2.16 Multitasking Apps may only use background services for their intended purposes: VoIP, audio playback, location, task completion, local notifications, etc.

This is why your favourite mail app can’t actually download email in the background. It’s not that the platform can’t do it. It’s that only apps that Apple themselves made are allowed to do that.

2.17 Apps that browse the web must use the iOS WebKit framework and WebKit Javascript

You know what this means? This means the only web browser you can use on iOS is the Safari one. You installed Chrome for iOS? Well that’s not actually the Chrome browser. That’s just some Chrome icons and the default browser. You thought it was faster?
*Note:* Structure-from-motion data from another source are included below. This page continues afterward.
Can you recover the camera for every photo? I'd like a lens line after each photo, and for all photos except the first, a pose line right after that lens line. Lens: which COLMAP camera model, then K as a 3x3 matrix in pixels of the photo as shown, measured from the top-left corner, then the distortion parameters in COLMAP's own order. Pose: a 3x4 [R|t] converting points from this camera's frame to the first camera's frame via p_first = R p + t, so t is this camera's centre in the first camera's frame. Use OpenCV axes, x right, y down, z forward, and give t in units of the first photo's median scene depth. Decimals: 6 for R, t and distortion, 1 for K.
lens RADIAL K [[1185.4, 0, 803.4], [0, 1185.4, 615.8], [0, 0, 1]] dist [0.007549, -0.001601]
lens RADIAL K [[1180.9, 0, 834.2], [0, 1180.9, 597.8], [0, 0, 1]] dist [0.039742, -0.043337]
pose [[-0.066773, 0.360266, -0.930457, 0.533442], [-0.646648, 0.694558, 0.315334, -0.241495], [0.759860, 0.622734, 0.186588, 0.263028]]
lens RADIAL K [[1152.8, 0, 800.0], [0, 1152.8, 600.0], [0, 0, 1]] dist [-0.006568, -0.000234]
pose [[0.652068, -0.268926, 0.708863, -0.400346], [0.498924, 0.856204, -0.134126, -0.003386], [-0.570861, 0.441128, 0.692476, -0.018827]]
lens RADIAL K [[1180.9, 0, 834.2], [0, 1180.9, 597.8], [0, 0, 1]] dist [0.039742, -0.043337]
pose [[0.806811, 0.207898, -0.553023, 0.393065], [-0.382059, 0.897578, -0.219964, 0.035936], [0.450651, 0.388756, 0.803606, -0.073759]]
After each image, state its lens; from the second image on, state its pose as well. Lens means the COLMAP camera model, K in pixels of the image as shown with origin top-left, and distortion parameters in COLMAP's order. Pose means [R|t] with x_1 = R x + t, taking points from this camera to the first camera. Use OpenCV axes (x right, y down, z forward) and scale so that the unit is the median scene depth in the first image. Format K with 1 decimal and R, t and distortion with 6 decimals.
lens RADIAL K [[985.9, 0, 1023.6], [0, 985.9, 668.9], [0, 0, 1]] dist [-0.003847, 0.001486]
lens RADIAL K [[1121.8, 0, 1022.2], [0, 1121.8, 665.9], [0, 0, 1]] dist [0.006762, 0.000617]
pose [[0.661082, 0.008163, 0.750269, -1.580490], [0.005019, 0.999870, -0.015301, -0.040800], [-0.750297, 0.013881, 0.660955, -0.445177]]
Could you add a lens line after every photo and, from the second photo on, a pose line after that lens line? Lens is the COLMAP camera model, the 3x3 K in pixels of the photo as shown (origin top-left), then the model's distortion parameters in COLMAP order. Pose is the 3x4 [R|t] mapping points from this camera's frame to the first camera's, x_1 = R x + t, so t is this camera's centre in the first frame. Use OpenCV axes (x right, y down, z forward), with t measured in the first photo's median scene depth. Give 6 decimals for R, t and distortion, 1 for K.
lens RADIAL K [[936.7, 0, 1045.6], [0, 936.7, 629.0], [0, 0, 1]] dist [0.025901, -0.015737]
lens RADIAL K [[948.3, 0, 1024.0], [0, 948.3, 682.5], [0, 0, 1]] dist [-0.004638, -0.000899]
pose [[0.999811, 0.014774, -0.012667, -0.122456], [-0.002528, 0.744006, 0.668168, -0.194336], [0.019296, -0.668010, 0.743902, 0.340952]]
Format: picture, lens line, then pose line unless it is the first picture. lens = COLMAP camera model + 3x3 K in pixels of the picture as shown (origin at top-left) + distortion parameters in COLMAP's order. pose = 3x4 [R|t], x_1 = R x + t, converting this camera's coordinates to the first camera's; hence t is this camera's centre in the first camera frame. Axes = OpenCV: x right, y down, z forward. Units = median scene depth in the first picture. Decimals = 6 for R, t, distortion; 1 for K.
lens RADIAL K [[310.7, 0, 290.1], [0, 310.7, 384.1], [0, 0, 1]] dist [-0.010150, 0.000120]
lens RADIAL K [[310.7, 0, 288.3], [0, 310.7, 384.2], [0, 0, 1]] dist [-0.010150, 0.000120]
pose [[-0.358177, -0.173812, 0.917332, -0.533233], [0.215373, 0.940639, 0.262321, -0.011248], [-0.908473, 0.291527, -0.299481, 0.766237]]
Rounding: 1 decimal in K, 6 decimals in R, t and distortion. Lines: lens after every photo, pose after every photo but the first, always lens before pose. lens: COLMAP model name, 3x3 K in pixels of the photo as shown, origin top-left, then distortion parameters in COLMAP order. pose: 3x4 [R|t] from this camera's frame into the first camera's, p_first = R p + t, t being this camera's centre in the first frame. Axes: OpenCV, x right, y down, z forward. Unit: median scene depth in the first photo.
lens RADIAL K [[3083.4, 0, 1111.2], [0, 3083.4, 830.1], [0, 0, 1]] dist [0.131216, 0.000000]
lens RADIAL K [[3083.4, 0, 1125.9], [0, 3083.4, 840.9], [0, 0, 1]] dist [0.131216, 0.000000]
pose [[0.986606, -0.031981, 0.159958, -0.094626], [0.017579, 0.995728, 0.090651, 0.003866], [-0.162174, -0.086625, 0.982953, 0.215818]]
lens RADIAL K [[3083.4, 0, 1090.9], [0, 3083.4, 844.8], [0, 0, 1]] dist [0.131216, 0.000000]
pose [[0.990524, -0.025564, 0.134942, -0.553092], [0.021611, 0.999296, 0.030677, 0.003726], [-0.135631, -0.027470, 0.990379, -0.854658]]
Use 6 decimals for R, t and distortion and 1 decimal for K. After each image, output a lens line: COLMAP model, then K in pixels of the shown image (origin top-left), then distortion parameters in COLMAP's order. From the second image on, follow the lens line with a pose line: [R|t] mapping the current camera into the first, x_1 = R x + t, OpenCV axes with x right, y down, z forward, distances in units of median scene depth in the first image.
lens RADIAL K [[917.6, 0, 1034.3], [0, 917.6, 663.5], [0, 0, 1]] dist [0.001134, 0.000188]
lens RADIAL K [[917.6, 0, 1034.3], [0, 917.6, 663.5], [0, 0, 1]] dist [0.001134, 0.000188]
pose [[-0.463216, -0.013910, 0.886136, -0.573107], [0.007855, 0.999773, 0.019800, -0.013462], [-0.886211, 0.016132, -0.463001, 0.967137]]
You were wrong, my furry friend.

Apple takes a 30% cut of all revenue from apps. In 2014, that was $3Bn. While the app store purports to protect Apple’s customers from themselves, what it mainly does is prevent anyone making money in apps without giving Apple 30% of it.

11.2 Apps utilizing a system other than the In-App Purchase API (IAP) to purchase content, functionality, or services in an App will be rejected

11.13 Apps that link to external mechanisms for purchases or subscriptions to be used in the App, such as a “buy” button that goes to a web site to purchase a digital book, will be rejected

Ever wondered why the iOS Amazon app doesn’t have the ability to purchase things? It’s because Amazon don’t want to give Apple 30% of the money. Apple also blocked any updates to Microsoft’s SkyDrive app because they wanted their cut from users who paid for storage.

It’s almost hard believe but, in the 1980s, Microsoft was the darling of the tech world. They disrupted a near-monopoly on software and hardware and made a brand new technology available to a huge mass of people. They spent the next decade destroying their competitors via any means available and are still paying the goodwill price of that behaviour twenty years later. Let’s hope everyone can learn from that lesson.